In a program that was equal parts Hollywood, Broadway and Brooklyn, Maestro Bob Lappin and the Palm Beach Pops paid tribute to the original Funny Girl, Barbra Streisand, with help from special guest Gloria Loring, one of the few voices in the business who could meet let alone exceed such a daunting challenge. All the performers Monday at the Kravis were at the top of their game, making for a thoroughly enjoyable evening.
The evening opened with a taste of what was to come — the original overture score from Streisand’s 1964 breakout Broadway hit, Funny Girl, followed by a gorgeous reading of Jimmy Van Heusen’s Here’s That Rainy Day that featured an ultra-lush string section. Then came one of Irving Berlin’s first hits, Alexander’s Ragtime Band, kicked off with whimsy and vinegar by the stellar brass section, sounding like a Salvation Army band on a New Orleans street corner.
Rounding out the opening set was a Pops staple, the beautiful Mike Renzi arrangement of a medley of tunes by Michel Legrand, which included a tasty, up-tempo jazz take on I Will Wait For You.
The rest of the evening belonged to Loring, who commanded the stage from Note One of the only possible opener, The Greatest Star, the first of several selections from Funny Girl. A singer, actress and songwriter, Loring is probably best known for her 1986 pop hit, Friends and Lovers, her role years ago on the daytime drama, Days of Our Lives, and her success as a writer of several immortal TV theme songs, for shows such as The Facts of Life and Growing Pains. She also happens to be the mother of current R & B sensation Robin Thicke, her son with ex-husband, actor Alan Thicke. But first and foremost, the lady came to sing — and sing she did — bringing the right combination of pipes and acting chops to give the evening’s tall order its due.
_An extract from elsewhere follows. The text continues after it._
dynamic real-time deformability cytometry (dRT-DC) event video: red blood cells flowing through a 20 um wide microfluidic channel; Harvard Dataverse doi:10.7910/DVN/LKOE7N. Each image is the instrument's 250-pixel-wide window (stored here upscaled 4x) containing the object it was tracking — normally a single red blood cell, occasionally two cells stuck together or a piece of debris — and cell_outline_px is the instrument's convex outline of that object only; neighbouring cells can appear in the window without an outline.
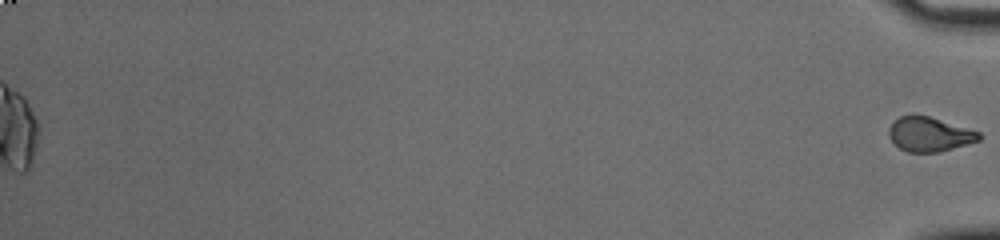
{"species": "common noctule bat (a hibernating species)", "species_latin": "Nyctalus noctula", "temperature_condition": "cold", "stored_images_in_passage": 54, "segment_of_instrument_passage": [2, 2], "camera_frame_rate_fps": 3000, "um_per_image_px": 0.085, "animal": {"sex": "male", "body_mass_g": 20.0, "forearm_length_mm": 53.3}, "frame": {"image": 1, "passage_image": 54, "time_ms": 17.667, "image_size_px": [1000, 240], "cell_outline_px": [[984, 136], [980, 140], [940, 152], [908, 152], [900, 148], [888, 136], [888, 128], [900, 116], [928, 116], [980, 132]], "centroid_in_image_um": [79.03, 11.43], "position_along_channel_um": 356.2, "area_um2": 17.8}}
Selling the big numbers all the way to the back row of the house and holding the audience in the palm of her hand on the ballads, Loring paid proper respect to the original article while interpreting the material with a personal touch very much her own.
With able assistance from her musical director and accompanist, Rich Callaci, on piano and Pops veteran drummer Frank Derrick holding things together with Lappin, Loring worked through the Streisand songbook with a polished confidence that put both audience and the musicians very much at ease. This was especially true for Lappin, who had the luxury of a guest star who could take the wheel and drive the show, allowing him to focus solely on his conducting duties a little more than usual.
Among the many highlights were ballads such as Evergreen, Streisand’s Oscar-winning Best Original Song from A Star Is Born, a sweet duet with 2010 Palm Beach PopStar finalist (and Fort Lauderdale phenom) Jimmy Barkan on You Don’t Send Me Flowers, and a great medley of The Way We Were and People.
Big numbers included note-perfect renditions of Streisand signatures On A Clear Day, Rain On My Parade and Happy Days Are Here Again, which featured a nice solo by saxman Randy Emerick. A Sondheim medley provided several of Streisand’s personal favorites, such as the emotional Send in the Clowns, which blended right into the romantic classic Somewhere, from West Side Story, and the multi-syllabic mouthful Not Getting Married Today, from Company. The obvious — and satisfying — closer, Loring’s own Friends and Lovers, had the audience singing backup and swaying in ¾ time.
Overall, the combination of solid musicianship, great charts and a guest vocalist — who was arguably the perfect choice for the job at hand — made for one of the better Pops concerts in recent memory. Like sands through the hourglass, this evening slipped away much too soon.